Savings left in your current account waste £1.7bn
You will get a poor return if you leave your savings to languish in a low interest current account.
It’s not surprising thousands of savers up and down the country have become completely disillusioned with poor interest rates. But I still believe those of you who have thrown in the towel, and simply leave spare cash languishing in your current account, could be making a big mistake.
There’s no doubt whatsoever most savings accounts leave an awful lot to be desired, but your current account is probably even worse, often paying no interest on your balance at all.
New figures from First Direct reveal a whopping £47.6 billion worth of savings is lying dormant in current accounts, and could be generating £1.7 billion in interest every year if it was moved to a more competitive home with a rate of 3%.
First Direct’s own customers have an average positive balance in their current accounts of £2,590 on the last day of the month before payday which could be put to far better use elsewhere. Interestingly, this amount has grown by 5% over the last 12 months up from £2,455 in September 2009. This suggests, while account holders are keen to rein in their spending, they’re missing out on valuable interest at the same time.
Better savings accounts
So, let’s take a look at how you can put that average float of spare cash to better use.
If you want to retain access to your savings, the top easy access savings account - NatWest e-Savings - is currently paying a market-leading rate of 2.89%. If you saved £2,590 in this account for a year, you would generate interest of almost £75. This may not sound like an earth shattering amount, but it’s certainly worth having compared with the zero return you would otherwise earn in a non-interest bearing current account.
The 2.89% rate also includes a 1.85% bonus which is fixed for 12 months, and guarantees a minimum return for that period. The account can be opened with just £1, and you’ll also get penalty-free instant access whenever you need it.
Meanwhile, the AA Internet Extra account is also offering a pretty competitive rate of 2.8%, including a 2.3% bonus for a year.

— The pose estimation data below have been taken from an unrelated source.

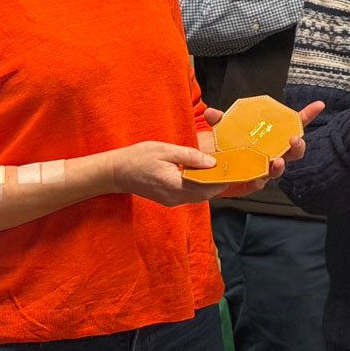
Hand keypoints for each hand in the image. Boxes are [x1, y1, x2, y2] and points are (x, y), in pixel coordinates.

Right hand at [108, 140, 232, 205]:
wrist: (116, 172)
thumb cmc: (138, 158)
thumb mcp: (164, 150)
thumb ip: (189, 156)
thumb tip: (211, 162)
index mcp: (175, 186)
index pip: (207, 187)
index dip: (222, 179)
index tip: (233, 168)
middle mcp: (175, 198)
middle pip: (206, 193)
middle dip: (219, 182)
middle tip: (230, 166)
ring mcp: (173, 200)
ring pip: (200, 195)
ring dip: (210, 184)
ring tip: (219, 168)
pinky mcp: (170, 199)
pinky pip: (191, 194)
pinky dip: (200, 185)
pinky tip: (203, 173)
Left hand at [198, 101, 324, 198]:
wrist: (208, 172)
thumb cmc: (223, 147)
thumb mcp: (220, 129)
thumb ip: (219, 120)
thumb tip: (213, 113)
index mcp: (270, 137)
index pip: (292, 125)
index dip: (306, 115)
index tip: (319, 105)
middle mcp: (271, 153)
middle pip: (294, 151)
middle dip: (298, 145)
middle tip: (294, 139)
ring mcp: (263, 169)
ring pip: (279, 169)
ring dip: (280, 165)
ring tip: (277, 160)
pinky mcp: (251, 183)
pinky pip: (258, 183)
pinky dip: (258, 179)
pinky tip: (257, 176)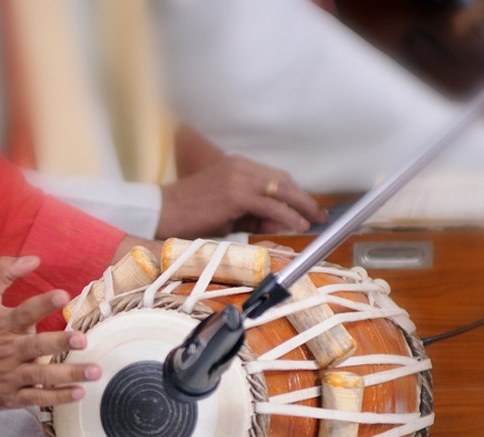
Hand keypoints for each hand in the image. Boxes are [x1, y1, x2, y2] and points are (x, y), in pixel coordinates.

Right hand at [0, 256, 101, 408]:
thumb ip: (3, 272)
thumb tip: (34, 258)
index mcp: (3, 324)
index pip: (24, 311)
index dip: (43, 303)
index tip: (63, 295)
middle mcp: (8, 350)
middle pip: (36, 346)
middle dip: (60, 343)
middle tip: (82, 339)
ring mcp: (9, 375)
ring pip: (42, 375)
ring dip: (69, 373)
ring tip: (94, 370)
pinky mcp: (11, 396)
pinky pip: (37, 397)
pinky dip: (57, 397)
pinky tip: (78, 393)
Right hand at [158, 155, 325, 238]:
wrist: (164, 212)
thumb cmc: (191, 214)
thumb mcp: (228, 212)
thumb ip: (255, 214)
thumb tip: (283, 221)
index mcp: (237, 165)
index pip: (274, 177)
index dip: (294, 192)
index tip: (307, 205)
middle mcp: (239, 167)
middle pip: (282, 180)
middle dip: (303, 198)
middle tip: (319, 214)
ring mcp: (238, 178)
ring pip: (280, 191)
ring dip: (301, 206)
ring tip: (315, 220)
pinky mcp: (235, 194)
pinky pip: (270, 205)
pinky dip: (288, 215)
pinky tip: (298, 224)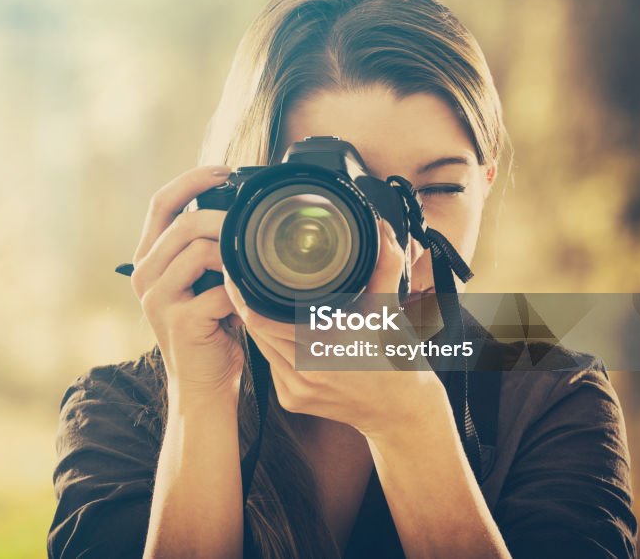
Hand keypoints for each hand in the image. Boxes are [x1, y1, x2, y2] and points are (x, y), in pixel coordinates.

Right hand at [131, 166, 245, 404]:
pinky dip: (242, 290)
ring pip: (199, 251)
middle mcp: (144, 275)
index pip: (161, 202)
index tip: (225, 171)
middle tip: (251, 224)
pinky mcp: (180, 322)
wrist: (203, 387)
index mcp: (148, 259)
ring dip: (234, 254)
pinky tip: (252, 299)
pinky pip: (218, 290)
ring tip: (252, 266)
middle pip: (183, 223)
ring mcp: (158, 300)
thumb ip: (208, 248)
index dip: (192, 179)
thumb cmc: (210, 329)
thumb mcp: (202, 281)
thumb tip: (239, 209)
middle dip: (223, 217)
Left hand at [224, 218, 448, 437]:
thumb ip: (384, 264)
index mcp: (324, 345)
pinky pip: (270, 364)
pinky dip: (273, 346)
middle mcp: (304, 372)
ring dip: (259, 325)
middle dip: (248, 305)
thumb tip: (381, 227)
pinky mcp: (290, 401)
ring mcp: (294, 390)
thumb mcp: (389, 308)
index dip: (244, 294)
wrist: (401, 412)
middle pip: (255, 330)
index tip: (238, 271)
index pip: (261, 317)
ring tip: (259, 300)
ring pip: (260, 346)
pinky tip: (282, 333)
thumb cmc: (396, 358)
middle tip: (242, 278)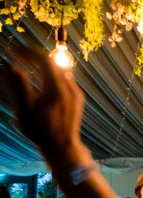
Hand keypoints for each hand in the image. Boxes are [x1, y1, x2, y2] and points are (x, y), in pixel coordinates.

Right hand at [7, 46, 88, 169]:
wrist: (63, 147)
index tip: (14, 50)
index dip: (28, 51)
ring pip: (60, 70)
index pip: (44, 60)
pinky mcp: (77, 99)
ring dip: (43, 65)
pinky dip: (52, 75)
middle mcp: (70, 88)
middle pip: (53, 63)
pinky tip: (41, 80)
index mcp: (56, 88)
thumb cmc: (41, 131)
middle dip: (35, 56)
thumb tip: (10, 66)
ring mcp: (76, 93)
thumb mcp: (25, 110)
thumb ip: (18, 86)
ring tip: (27, 65)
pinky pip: (65, 80)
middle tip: (19, 55)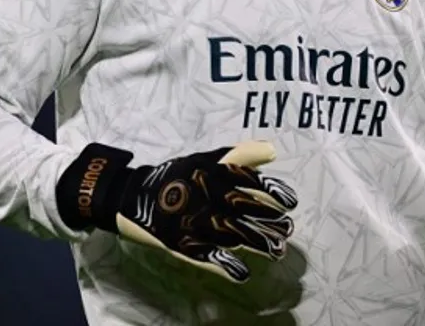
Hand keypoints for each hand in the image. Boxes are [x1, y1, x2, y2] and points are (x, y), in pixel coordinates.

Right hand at [57, 141, 297, 281]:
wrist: (133, 196)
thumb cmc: (178, 176)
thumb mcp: (205, 159)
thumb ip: (240, 155)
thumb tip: (273, 150)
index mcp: (208, 171)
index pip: (244, 178)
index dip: (270, 191)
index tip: (290, 202)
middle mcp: (201, 194)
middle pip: (240, 208)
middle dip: (267, 220)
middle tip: (287, 228)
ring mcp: (191, 219)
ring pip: (229, 232)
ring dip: (255, 242)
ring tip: (276, 251)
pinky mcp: (181, 242)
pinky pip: (206, 255)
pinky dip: (225, 265)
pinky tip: (242, 273)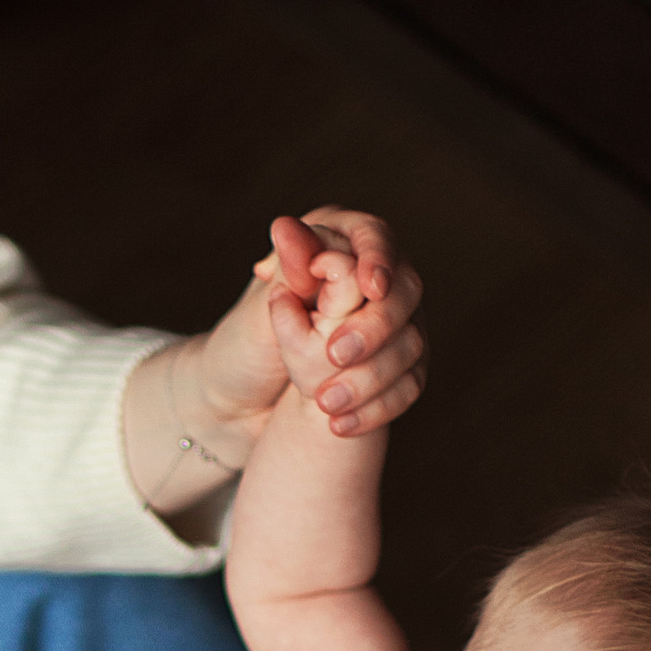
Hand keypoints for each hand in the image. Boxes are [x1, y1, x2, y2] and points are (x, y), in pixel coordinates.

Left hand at [188, 207, 424, 451]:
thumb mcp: (258, 308)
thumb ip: (284, 272)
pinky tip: (339, 425)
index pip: (374, 237)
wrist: (239, 405)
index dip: (377, 258)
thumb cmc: (242, 347)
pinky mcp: (396, 367)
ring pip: (410, 341)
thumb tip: (285, 224)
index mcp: (336, 246)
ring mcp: (390, 325)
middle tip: (334, 355)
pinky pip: (407, 384)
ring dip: (371, 375)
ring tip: (323, 402)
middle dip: (374, 325)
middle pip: (404, 288)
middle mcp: (372, 280)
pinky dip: (377, 406)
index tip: (370, 286)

Like the NatWest e-Savings account, you need just £1 to get started and you can make as many penalty-free withdrawals as you like.
Getting the right savings account isn’t as easy as it seems, but by avoiding these four nasty catches you won’t go far wrong
Boost your return with an ISA
If you haven’t already used up your cash ISA allowance for this tax year, think about moving excess money from your current account into one of the best buys.

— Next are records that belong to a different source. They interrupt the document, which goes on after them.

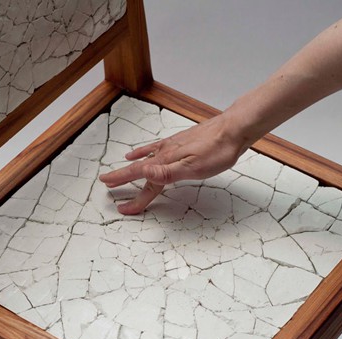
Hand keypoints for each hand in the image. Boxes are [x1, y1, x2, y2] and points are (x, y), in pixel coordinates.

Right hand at [98, 113, 247, 213]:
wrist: (233, 129)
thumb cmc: (218, 150)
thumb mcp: (194, 167)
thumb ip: (168, 173)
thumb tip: (144, 175)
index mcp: (167, 162)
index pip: (143, 180)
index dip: (132, 196)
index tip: (121, 207)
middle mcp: (165, 153)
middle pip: (139, 171)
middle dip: (122, 180)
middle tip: (107, 186)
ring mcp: (171, 146)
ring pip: (145, 161)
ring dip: (130, 168)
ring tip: (117, 173)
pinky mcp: (179, 142)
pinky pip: (153, 148)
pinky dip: (142, 152)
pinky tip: (136, 152)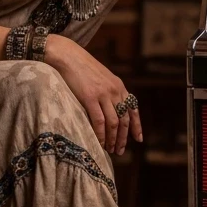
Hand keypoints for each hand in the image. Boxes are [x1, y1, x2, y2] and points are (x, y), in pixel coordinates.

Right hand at [44, 35, 141, 154]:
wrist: (68, 56)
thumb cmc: (82, 67)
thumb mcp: (102, 77)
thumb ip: (109, 91)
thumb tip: (111, 109)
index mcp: (119, 86)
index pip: (133, 109)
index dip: (136, 126)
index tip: (138, 139)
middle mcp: (115, 91)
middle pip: (124, 119)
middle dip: (124, 137)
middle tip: (120, 151)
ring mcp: (103, 94)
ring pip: (114, 123)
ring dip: (113, 139)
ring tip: (110, 150)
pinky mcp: (90, 97)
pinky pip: (99, 121)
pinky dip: (100, 135)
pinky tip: (99, 143)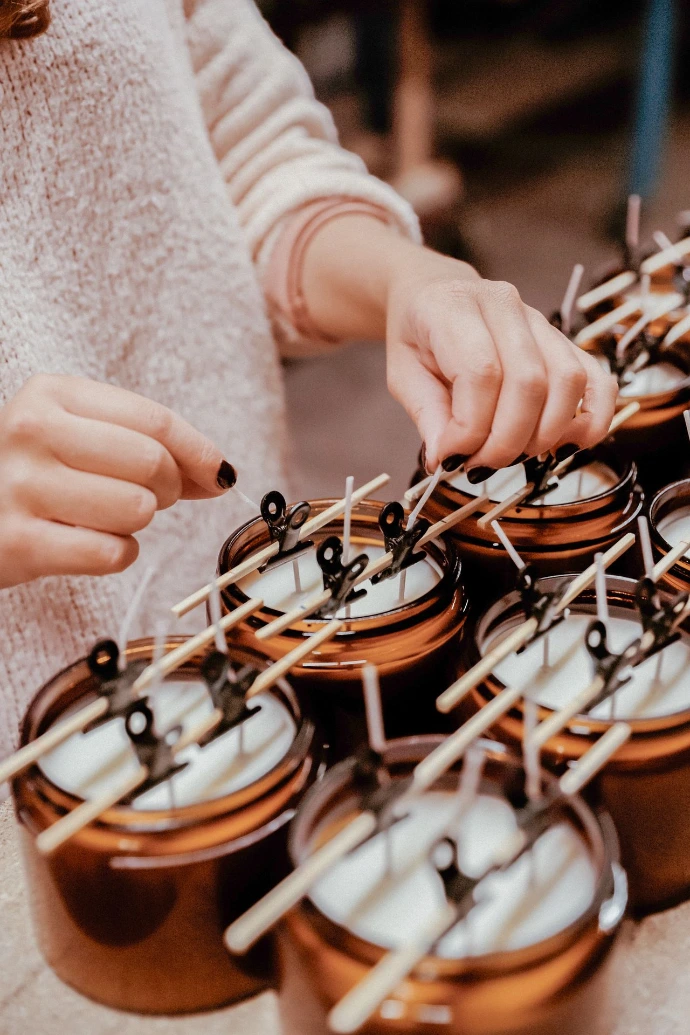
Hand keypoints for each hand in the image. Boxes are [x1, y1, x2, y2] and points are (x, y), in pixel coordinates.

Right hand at [0, 374, 235, 587]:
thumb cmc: (30, 472)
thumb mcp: (75, 436)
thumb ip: (146, 445)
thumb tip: (218, 473)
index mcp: (52, 394)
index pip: (155, 420)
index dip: (199, 452)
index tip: (219, 474)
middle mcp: (32, 432)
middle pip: (152, 463)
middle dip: (167, 490)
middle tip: (145, 498)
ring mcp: (22, 486)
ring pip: (137, 509)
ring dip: (135, 523)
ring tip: (102, 517)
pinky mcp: (20, 541)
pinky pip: (113, 553)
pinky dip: (115, 554)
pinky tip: (86, 543)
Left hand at [385, 251, 617, 475]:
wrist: (435, 291)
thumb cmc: (418, 333)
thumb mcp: (403, 374)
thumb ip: (427, 416)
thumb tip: (447, 459)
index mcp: (454, 308)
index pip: (481, 372)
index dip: (471, 428)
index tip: (452, 455)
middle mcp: (504, 307)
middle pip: (529, 382)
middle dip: (507, 440)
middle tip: (481, 464)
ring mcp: (540, 321)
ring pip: (568, 381)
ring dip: (545, 434)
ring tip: (514, 455)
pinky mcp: (563, 341)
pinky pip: (597, 378)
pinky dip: (592, 418)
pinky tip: (567, 444)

Right now, the most competitive account is the newly launched Santander Flexible ISA Issue 3 which pays a tax-free rate of 2.85%. The rate tracks the base rate for 12 months which means you’ll benefit from any rise in interest rates. But the return is also guaranteed not to drop below 2.85% during this period, securing a guaranteed minimum rate.

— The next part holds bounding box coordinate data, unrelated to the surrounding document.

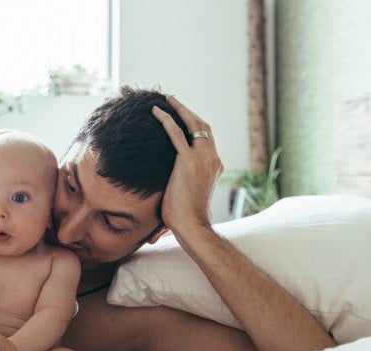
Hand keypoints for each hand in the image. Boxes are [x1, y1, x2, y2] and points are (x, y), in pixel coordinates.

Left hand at [151, 96, 223, 238]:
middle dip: (189, 112)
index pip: (207, 140)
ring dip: (180, 109)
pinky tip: (156, 112)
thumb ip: (177, 198)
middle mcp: (212, 158)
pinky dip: (166, 120)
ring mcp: (202, 158)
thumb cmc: (186, 221)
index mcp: (215, 166)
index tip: (183, 119)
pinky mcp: (187, 160)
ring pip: (193, 124)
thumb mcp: (186, 200)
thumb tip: (156, 230)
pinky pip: (176, 133)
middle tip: (174, 102)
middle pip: (204, 127)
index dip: (196, 126)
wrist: (192, 226)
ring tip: (168, 100)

At Santander, you can earn an extra 0.2% with the Loyalty Flexible ISA taking the rate up to 3%. This applies where you have your primary current account with the bank - or you're prepared to switch - a mortgage or an investment product. This time the rate will track the base rate plus 2.5%.
Both Santander ISAs can be opened with £1 and offer penalty-free access.
Meanwhile, the Halifax ISA Direct Reward offers a decent tax-free rate of 2.8% on savings of £1 plus. Again, existing current account holders who pay in at least £1,000 a month - or those with a Halifax Ultimate Reward Current Account - will qualify for an extra 0.2% taking the rate up to 3%. In fact, you can boost your rate even further to 5.15% with the Halifax Reward Current Account. Find out how in Earn 5.15% on easy access savings.
Don’t forget, no matter which cash ISA you choose, the maximum deposit is £5,100 for the tax year which ends on 5 April.
Recent question on this topic
- Benny the Cat asks:
Current accounts which are kind to your savings
Don't forget, not all current accounts pay dismal rates. In fact, there are one or two high interest options which are definitely worth further investigation. The Santander Preferred In Credit Rate account is still offering 5% fixed for a year on balances up to £2,500. Balances over £2,500 earn just 0.1%, so try to limit the amount you keep in the account to no more than that.
This means, by switching to Santander you could earn up to £125 on £2,500 of your spare cash over the next 12 months. On top of this return, you’ll also benefit from a fantastic switching bonus of £100. Just remember the rate will drop once the introductory period expires after a year. You’ll need to be prepared to move your spare cash to a more competitive account at this point.
To qualify for this top deal, you must pay in at least £1,000 a month and transfer over your direct debits.
Alternatively, if you don’t want to switch to Santander, you could go for the Lloyds Vantage current account instead. It pays a rate of 4% on balances between £5,000 and £7,000. Like the Santander deal you’ll need to credit the account with a minimum of £1,000 every month. But there’s no requirement to transfer your direct debits over, so you can keep your main current account with a bank elsewhere if you wish.
What’s more, Lloyds will allow you to open up to three separate accounts, enabling you to save a maximum of £21,000 and earn the highly competitive rate of 4% on all of it.